Getting Married: Setting a Budget


Take these tips to plan a wonderful wedding you can afford.

Planning a wedding can seem overwhelming. With so much to do, where do you start? The first thing to do - yes, even before picking a date - is to set a budget. Not only will it help break down one big task into more manageable pieces, it will make sure you don't start life as newlyweds in the red.

How much can you spend?

Start your budget process by identifying your sources of funding, like investments, family or loose change from the couch cushions. As you look at your savings, remember to leave enough for an emergency fund -- and consider your other life goals. If you'd like to buy a home after you're married, every dollar you spend on the wedding is one fewer you'll have for a down payment. 

If any relatives have offered to chip in, find out upfront about what they're willing to contribute so there aren't any surprises or fights when the bills come due. (Aunt Mabel may think she wants to pay for the flowers, but she might be expecting closer to $200 than $2,000.)

Once you have all your funding sorted, you can add it up to come up with your budget ceiling.
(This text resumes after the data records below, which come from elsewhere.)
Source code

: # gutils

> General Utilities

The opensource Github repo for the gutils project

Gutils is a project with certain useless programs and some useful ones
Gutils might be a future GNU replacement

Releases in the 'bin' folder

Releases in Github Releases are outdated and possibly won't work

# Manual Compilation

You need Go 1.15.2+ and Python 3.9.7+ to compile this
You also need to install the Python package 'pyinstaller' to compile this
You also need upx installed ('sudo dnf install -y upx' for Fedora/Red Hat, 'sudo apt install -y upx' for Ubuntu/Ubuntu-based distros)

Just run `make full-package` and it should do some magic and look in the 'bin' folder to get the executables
You can always spend less than this amount, of course, but you shouldn't spend more. If your plans don't exactly fit within your budget, you can either scale back the plans or scale up the budget by taking on more work or finding additional ways to save up in your everyday life. Be cautious about financing a wedding with debt, especially if it has a higher interest rate like a credit card, unless you'll be able to pay it off quickly.

What will you spend it on?

Whether you're playing with house money or working with a limited budget, set priorities for your spending. What parts of your wedding are most important to you? What parts don't matter as much? Maybe you're willing to spend less on a venue to spend more on food or would forego printed invitations if you could get the dress of your dreams. There's no wrong answer here -- what your wedding looks like is, and should be, up to you!

Start with the big-ticket items like a hall, catering, a photographer, a florist, entertainment and clothing. You can do some quick research online to make sure you're in the budget ballpark, and if you already know of must-have items, plug those actual costs in and see what you have left to play with.

Once you've established your budget, avoid visiting venues or trying on dresses that cost more than you've allocated so you don't break the bank. If you do fall in love with something outside your budget, find other areas you can cut back on to get yourself on sound financial footing. Creating specific lists before shopping trips can help keep you focused and avoid impulse purchases.